A few posts ago I got an LFO working based on Atmel 328P and some Embedded C Code. The module (post here) works, but uses four--count 'em four--thru hole PCBs, electrical tape, plenty of "temporary" fixes, and a heapin' helpin' of elbow grease.
I know from previous experience that these butt sloppy modules stop working, or worse.
I can do better!
OK, let's build this module again but this time with higher quality.
I will also add "BOWAL" features (creating bias offsets at the inverting op amp inputs) adding much needed craziness to the module's incoming and outgoing signals--for more BOWAL see the previous post here.

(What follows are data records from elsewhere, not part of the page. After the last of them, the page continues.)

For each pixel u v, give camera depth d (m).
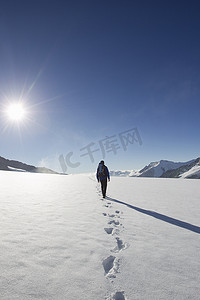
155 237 4.18
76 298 2.03
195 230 4.74
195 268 2.84
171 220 5.64
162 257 3.19
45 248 3.31
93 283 2.33
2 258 2.84
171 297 2.12
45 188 12.52
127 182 20.84
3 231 4.04
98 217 5.63
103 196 9.34
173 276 2.59
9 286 2.17
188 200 9.26
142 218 5.79
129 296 2.12
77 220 5.22
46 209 6.37
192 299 2.10
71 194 10.18
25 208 6.37
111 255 3.18
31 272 2.50
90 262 2.88
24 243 3.48
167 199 9.49
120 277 2.51
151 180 24.56
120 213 6.32
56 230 4.31
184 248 3.61
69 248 3.37
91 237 3.98
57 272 2.54
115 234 4.28
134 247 3.58
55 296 2.04
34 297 2.00
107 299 2.05
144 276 2.56
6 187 12.15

|The SMD board and solder mask for today's build is courtesy this blog's sponsor PCBWAY. Please check them out and help support future geeky posts....|
Wham BAM! The new design is already back from PCBWAY. that was fast!!!!

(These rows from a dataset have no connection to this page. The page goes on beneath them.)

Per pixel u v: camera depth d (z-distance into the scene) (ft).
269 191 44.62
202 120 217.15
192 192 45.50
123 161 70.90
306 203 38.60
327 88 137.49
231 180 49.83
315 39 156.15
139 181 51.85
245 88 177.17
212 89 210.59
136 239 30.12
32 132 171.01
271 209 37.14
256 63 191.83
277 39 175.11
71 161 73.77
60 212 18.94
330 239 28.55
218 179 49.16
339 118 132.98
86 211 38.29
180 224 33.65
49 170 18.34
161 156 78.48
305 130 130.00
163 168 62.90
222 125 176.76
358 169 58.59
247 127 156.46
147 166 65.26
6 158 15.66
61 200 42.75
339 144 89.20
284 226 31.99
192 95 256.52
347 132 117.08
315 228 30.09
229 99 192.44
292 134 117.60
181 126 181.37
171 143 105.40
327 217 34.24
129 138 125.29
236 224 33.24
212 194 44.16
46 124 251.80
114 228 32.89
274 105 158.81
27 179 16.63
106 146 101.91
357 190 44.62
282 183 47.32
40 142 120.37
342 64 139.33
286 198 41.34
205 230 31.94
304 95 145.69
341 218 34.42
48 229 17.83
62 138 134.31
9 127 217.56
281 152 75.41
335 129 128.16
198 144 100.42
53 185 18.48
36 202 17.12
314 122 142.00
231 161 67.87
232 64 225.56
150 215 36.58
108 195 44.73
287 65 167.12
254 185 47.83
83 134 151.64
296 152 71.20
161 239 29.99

|I make front panels from PCB blanks, even before a newdesign tests working, to make troubleshooting somewhat easier.|
OK with all the components soldered in it was time to test.

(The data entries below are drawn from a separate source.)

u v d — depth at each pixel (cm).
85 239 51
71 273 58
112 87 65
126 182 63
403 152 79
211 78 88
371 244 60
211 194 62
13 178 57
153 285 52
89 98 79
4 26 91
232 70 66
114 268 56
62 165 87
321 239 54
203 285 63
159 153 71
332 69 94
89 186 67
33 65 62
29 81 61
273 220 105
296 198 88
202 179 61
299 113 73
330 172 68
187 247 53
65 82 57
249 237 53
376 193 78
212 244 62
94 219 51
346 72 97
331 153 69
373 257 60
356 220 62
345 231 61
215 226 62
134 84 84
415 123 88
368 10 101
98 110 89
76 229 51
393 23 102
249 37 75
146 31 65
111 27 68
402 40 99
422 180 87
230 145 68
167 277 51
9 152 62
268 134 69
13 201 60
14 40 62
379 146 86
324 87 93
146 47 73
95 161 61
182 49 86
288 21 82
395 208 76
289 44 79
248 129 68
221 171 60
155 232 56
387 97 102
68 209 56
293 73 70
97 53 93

Did the analog board work first time? Nope. The input and output buffers passed nothing through to the PCB mounted jacks. However the portamento sub-circuit worked the first time....it was time to troubleshoot!
I'll post the schematic once the build is finished......
|Make sure you have a steady platform from which to probe, solder and fix.|
This design used six op amps stages for signal conditioning. Analog signals can swing rail to rail, but our 328P microcontroller only likes to see 0 to 5V.
How do we make sure nothing blows up?
I'd be surprised if anyone following this blog doesn't already know a lot about this component, but just in case, a series of posts about how op amps work and their primary applications begins here.
These fundamental ICs are a miracle when they work, but can drive you crazy when they don't; for a beginner they can be difficult to troubleshoot.
So.....Here are some tips I've picked up from other techs that I used to get the analog board's op amp stages fully functional:
- First--As always, don't guess! Don't shotgun! Don't brute force. Instead follow the wisdom of El Shango: follow your schematic and isolate the problem logically.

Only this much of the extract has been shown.